DATA FOR ANALYSIS:
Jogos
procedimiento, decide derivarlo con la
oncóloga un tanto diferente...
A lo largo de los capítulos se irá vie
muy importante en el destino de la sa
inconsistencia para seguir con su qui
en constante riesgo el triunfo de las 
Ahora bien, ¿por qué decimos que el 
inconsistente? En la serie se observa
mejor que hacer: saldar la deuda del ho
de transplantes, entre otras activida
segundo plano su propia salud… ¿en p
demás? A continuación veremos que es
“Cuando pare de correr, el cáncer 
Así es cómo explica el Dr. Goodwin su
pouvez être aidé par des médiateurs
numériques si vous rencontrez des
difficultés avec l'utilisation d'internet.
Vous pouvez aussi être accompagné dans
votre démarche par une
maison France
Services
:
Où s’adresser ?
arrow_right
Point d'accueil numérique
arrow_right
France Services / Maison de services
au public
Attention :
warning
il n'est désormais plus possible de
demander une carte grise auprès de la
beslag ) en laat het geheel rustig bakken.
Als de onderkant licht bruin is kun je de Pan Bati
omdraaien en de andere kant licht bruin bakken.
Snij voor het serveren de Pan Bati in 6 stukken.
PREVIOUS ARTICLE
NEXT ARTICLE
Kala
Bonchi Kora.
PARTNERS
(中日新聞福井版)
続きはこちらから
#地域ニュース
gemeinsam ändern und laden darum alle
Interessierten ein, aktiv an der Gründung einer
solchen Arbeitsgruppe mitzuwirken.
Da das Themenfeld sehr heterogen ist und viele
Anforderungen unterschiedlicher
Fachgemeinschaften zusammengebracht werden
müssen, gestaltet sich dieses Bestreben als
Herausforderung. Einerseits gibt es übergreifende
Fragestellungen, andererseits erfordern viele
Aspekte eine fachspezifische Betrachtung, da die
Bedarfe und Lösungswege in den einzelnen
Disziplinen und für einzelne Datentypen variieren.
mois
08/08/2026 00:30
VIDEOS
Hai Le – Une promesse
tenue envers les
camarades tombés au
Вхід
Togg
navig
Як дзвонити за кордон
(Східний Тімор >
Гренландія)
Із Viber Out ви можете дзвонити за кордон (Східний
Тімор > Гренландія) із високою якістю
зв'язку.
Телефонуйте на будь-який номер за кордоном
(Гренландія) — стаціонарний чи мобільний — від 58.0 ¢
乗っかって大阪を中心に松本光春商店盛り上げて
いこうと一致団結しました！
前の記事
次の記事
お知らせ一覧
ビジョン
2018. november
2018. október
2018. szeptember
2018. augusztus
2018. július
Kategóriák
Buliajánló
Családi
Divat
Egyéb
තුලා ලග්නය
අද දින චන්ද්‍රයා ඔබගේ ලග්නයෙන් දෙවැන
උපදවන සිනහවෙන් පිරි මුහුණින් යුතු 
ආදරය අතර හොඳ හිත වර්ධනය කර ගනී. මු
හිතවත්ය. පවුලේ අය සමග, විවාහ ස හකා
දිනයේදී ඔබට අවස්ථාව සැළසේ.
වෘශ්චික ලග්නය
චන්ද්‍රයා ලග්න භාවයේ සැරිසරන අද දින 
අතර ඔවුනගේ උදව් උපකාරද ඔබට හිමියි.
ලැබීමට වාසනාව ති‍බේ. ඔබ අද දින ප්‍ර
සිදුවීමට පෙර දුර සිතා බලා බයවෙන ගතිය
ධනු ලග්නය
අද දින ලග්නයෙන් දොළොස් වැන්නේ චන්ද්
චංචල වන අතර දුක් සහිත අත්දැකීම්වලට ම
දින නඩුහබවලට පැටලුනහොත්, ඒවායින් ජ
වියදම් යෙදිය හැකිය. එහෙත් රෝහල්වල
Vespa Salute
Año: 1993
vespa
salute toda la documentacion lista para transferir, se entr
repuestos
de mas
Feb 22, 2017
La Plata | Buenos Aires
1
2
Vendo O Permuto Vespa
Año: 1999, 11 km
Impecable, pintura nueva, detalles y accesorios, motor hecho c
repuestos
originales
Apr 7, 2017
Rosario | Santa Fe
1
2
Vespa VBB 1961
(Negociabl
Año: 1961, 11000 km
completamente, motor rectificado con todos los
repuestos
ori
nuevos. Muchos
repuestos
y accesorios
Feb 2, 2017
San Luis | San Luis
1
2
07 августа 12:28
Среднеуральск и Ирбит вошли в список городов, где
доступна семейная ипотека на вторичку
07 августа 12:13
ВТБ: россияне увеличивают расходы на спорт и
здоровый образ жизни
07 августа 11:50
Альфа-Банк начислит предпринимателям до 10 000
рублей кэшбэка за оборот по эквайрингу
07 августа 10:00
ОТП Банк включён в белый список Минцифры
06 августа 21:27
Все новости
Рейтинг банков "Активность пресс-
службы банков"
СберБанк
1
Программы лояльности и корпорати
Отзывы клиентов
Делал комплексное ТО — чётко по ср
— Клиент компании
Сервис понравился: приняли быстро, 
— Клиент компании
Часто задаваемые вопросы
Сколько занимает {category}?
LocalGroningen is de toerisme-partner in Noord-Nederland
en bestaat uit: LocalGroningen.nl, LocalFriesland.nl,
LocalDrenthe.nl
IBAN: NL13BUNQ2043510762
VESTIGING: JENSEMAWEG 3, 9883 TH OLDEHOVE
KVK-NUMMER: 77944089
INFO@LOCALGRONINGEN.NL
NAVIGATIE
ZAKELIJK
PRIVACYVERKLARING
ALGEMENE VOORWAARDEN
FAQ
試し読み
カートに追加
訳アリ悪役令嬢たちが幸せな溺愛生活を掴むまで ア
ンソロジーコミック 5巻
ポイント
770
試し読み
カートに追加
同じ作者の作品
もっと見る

WHAT YOU NEED TO DO: Scan the data for lines containing "Східний" and copy all of them.

FINAL ANSWER:
(Східний Тімор >
Із Viber Out ви можете дзвонити за кордон (Східний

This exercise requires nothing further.